Titled Oppenheimer, the film will revolve around the life and times of the titular J. Robert Oppenheimer, who is often credited as the “father of the atomic bomb”. The role is being played by none other than Cillian Murphy, the star of Peaky Blinders who claimed that there were a lot of similarities between the two roles even though they belonged to different worlds.

“I’m interested in the man, and what [inventing the atomic bomb] does to the individual,” Murphy said in an interview while talking about his approach. “The mechanics of it, that’s not really for me – I don’t have the intellectual capability to understand them, but these contradictory characters are fascinating.”
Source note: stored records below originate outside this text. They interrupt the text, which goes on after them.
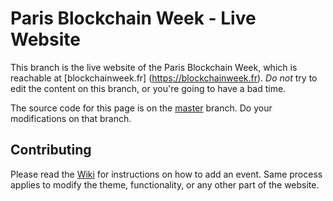 # Paris Blockchain Week - Live Website

This branch is the live website of the Paris Blockchain Week, which is
reachable at [blockchainweek.fr] (https://blockchainweek.fr). *Do not*
try to edit the content on this branch, or you're going to have a bad time.

The source code for this page is on the
[master](https://github.com/nsexer/blockchainweek.fr/tree/master) branch.
Do your modifications on that branch.

## Contributing

Please read the
[Wiki](https://github.com/nsexer/blockchainweek.fr/wiki/Contributing)
for instructions on how to add an event. Same process applies to modify the
theme, functionality, or any other part of the website.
“Tommy Shelby’s a complete contradiction, too,” Murphy added. According to the actor, there was a strand of similarity between the two, which he picked up on, and it helped him to expand on his vision for Oppenheimer. “People identify with that, because we all walk around with these contradictory ideas coexisting in our heads.”

Murphy and Nolan have collaborated on previous occasions, ranging from The Dark Knight Trilogy to Inception and Dunkirk. That’s exactly why Nolan did not hesitate to cast him in the major role for his new film, and Murphy agreed too because he considers Nolan to be among the finest directors in the current landscape.

“I think he’s flying the flag,” the actor declared. “Him, Paul Thomas Anderson and Quentin Tarantino, are fantastic filmmakers making interesting work on a massive scale.” According to Murphy, these key figures are making fascinating works from within the studio system, which is keeping the cinema experience alive.